Mensagem do BlockBeats, 20 de fevereiro: Segundo a jornalista cripto Eleanor Terrett, a terceira reunião sobre o problema dos rendimentos dos stablecoins do projeto de lei "Crypto Market Structure Act" (também conhecido como lei CLARITY), realizada esta manhã, teve menor escala que a da semana passada. Os representantes presentes vieram da Coinbase, Ripple, a16z e associações setoriais de cripto, sem representantes bancários participando individualmente — a voz do setor bancário foi transmitida por meio das associações setoriais. A reunião apresentou diferenças significativas: a Casa Branca liderou as discussões, ao contrário das reuniões anteriores, nas quais as empresas de cripto e os bancos dominavam o diálogo.

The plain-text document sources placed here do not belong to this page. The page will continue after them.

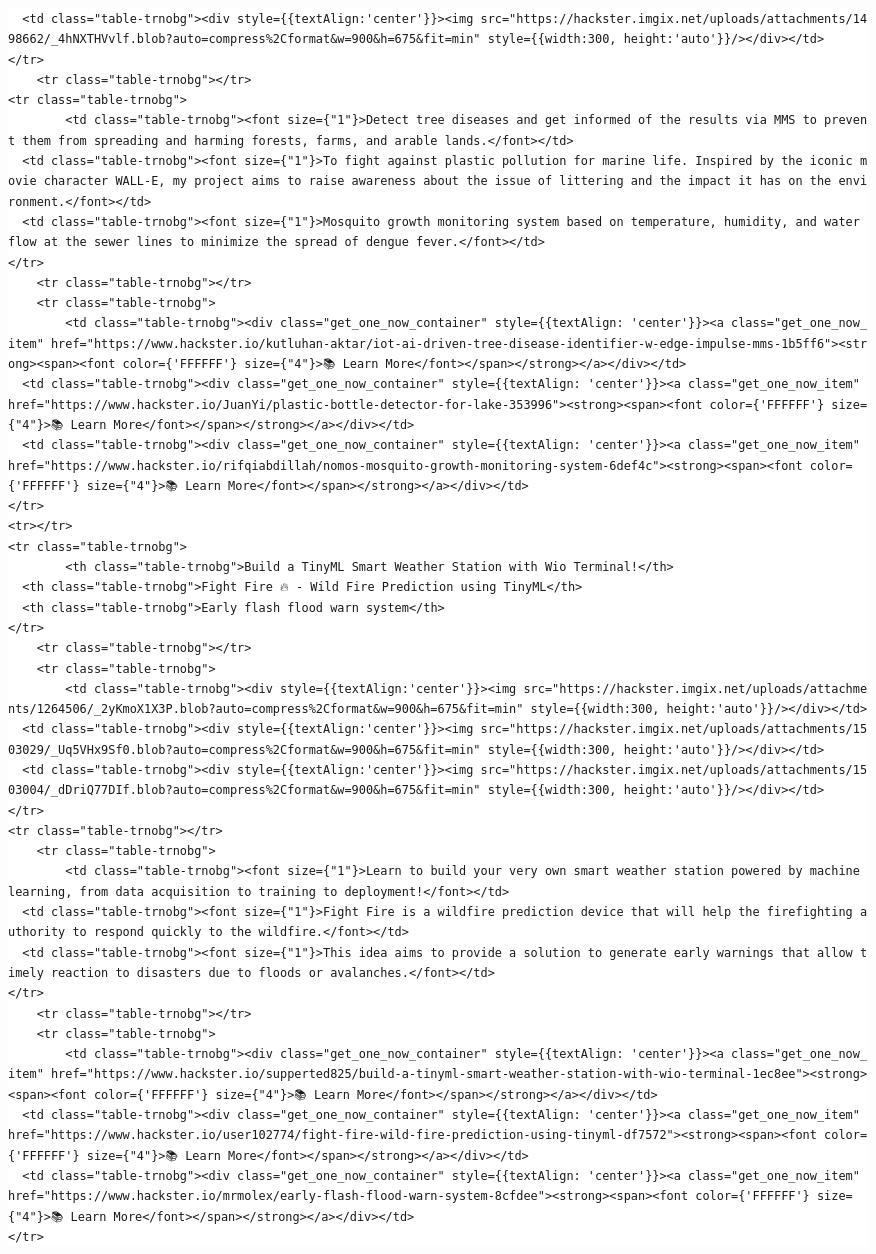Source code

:       <td class="table-trnobg"><div style={{textAlign:'center'}}><img src="https://hackster.imgix.net/uploads/attachments/1498662/_4hNXTHVvlf.blob?auto=compress%2Cformat&w=900&h=675&fit=min" style={{width:300, height:'auto'}}/></div></td>
    </tr>
		<tr class="table-trnobg"></tr>
    <tr class="table-trnobg">
			<td class="table-trnobg"><font size={"1"}>Detect tree diseases and get informed of the results via MMS to prevent them from spreading and harming forests, farms, and arable lands.</font></td>
      <td class="table-trnobg"><font size={"1"}>To fight against plastic pollution for marine life. Inspired by the iconic movie character WALL-E, my project aims to raise awareness about the issue of littering and the impact it has on the environment.</font></td>
      <td class="table-trnobg"><font size={"1"}>Mosquito growth monitoring system based on temperature, humidity, and water flow at the sewer lines to minimize the spread of dengue fever.</font></td>
    </tr>
		<tr class="table-trnobg"></tr>
		<tr class="table-trnobg">
			<td class="table-trnobg"><div class="get_one_now_container" style={{textAlign: 'center'}}><a class="get_one_now_item" href="https://www.hackster.io/kutluhan-aktar/iot-ai-driven-tree-disease-identifier-w-edge-impulse-mms-1b5ff6"><strong><span><font color={'FFFFFF'} size={"4"}>📚 Learn More</font></span></strong></a></div></td>
      <td class="table-trnobg"><div class="get_one_now_container" style={{textAlign: 'center'}}><a class="get_one_now_item" href="https://www.hackster.io/JuanYi/plastic-bottle-detector-for-lake-353996"><strong><span><font color={'FFFFFF'} size={"4"}>📚 Learn More</font></span></strong></a></div></td>
      <td class="table-trnobg"><div class="get_one_now_container" style={{textAlign: 'center'}}><a class="get_one_now_item" href="https://www.hackster.io/rifqiabdillah/nomos-mosquito-growth-monitoring-system-6def4c"><strong><span><font color={'FFFFFF'} size={"4"}>📚 Learn More</font></span></strong></a></div></td>
    </tr>
    <tr></tr>
    <tr class="table-trnobg">
			<th class="table-trnobg">Build a TinyML Smart Weather Station with Wio Terminal!</th>
      <th class="table-trnobg">Fight Fire 🔥 - Wild Fire Prediction using TinyML</th>
      <th class="table-trnobg">Early flash flood warn system</th>
    </tr>
		<tr class="table-trnobg"></tr>
		<tr class="table-trnobg">
			<td class="table-trnobg"><div style={{textAlign:'center'}}><img src="https://hackster.imgix.net/uploads/attachments/1264506/_2yKmoX1X3P.blob?auto=compress%2Cformat&w=900&h=675&fit=min" style={{width:300, height:'auto'}}/></div></td>
      <td class="table-trnobg"><div style={{textAlign:'center'}}><img src="https://hackster.imgix.net/uploads/attachments/1503029/_Uq5VHx9Sf0.blob?auto=compress%2Cformat&w=900&h=675&fit=min" style={{width:300, height:'auto'}}/></div></td>
      <td class="table-trnobg"><div style={{textAlign:'center'}}><img src="https://hackster.imgix.net/uploads/attachments/1503004/_dDriQ77DIf.blob?auto=compress%2Cformat&w=900&h=675&fit=min" style={{width:300, height:'auto'}}/></div></td>
    </tr>
    <tr class="table-trnobg"></tr>
    	<tr class="table-trnobg">
			<td class="table-trnobg"><font size={"1"}>Learn to build your very own smart weather station powered by machine learning, from data acquisition to training to deployment!</font></td>
      <td class="table-trnobg"><font size={"1"}>Fight Fire is a wildfire prediction device that will help the firefighting authority to respond quickly to the wildfire.</font></td>
      <td class="table-trnobg"><font size={"1"}>This idea aims to provide a solution to generate early warnings that allow timely reaction to disasters due to floods or avalanches.</font></td>
    </tr>
		<tr class="table-trnobg"></tr>
		<tr class="table-trnobg">
			<td class="table-trnobg"><div class="get_one_now_container" style={{textAlign: 'center'}}><a class="get_one_now_item" href="https://www.hackster.io/supperted825/build-a-tinyml-smart-weather-station-with-wio-terminal-1ec8ee"><strong><span><font color={'FFFFFF'} size={"4"}>📚 Learn More</font></span></strong></a></div></td>
      <td class="table-trnobg"><div class="get_one_now_container" style={{textAlign: 'center'}}><a class="get_one_now_item" href="https://www.hackster.io/user102774/fight-fire-wild-fire-prediction-using-tinyml-df7572"><strong><span><font color={'FFFFFF'} size={"4"}>📚 Learn More</font></span></strong></a></div></td>
      <td class="table-trnobg"><div class="get_one_now_container" style={{textAlign: 'center'}}><a class="get_one_now_item" href="https://www.hackster.io/mrmolex/early-flash-flood-warn-system-8cfdee"><strong><span><font color={'FFFFFF'} size={"4"}>📚 Learn More</font></span></strong></a></div></td>
    </tr>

O diretor executivo da Comissão de Criptomoedas da Casa Branca, Patrick Witt, trouxe um rascunho de texto que se tornou o foco da discussão. O texto reconhece as preocupações levantadas pelos bancos na semana passada no documento “Princípio da Proibição de Rendimentos e Juros”, enquanto afirma claramente que, na legislação relacionada a stablecoins, um objetivo chave da indústria de criptomoedas — ganhar rendimentos sobre saldos ociosos de stablecoins — está efetivamente descartado (Earning yield on idle balances is effectively off the table). O foco do debate agora se reduziu à possibilidade de as empresas de criptomoedas oferecerem recompensas em stablecoins vinculadas a atividades específicas.
As preocupações dos bancos parecem derivar mais da pressão competitiva do que da preocupação inicial com a saída de depósitos. Fontes do setor bancário afirmaram que ainda estão buscando incluir no rascunho um estudo sobre saída de depósitos — que analisaria o crescimento das stablecoins de pagamento e seu potencial impacto sobre os depósitos bancários. Além disso, o setor bancário se sente encorajado com as propostas de cláusulas antielisão fiscal, que concederiam à Comissão de Valores Mobiliários dos EUA, ao Departamento do Tesouro e à Comissão de Negociação de Futuros de Mercadorias dos EUA o poder de aplicar a proibição de pagar juros sobre saldos ociosos, impondo multas civis de US$ 500.000 por dia para cada violação.
Fontes indicam que é possível que as discussões sejam concluídas antes do fim do mês, e as negociações continuarão nos próximos dias.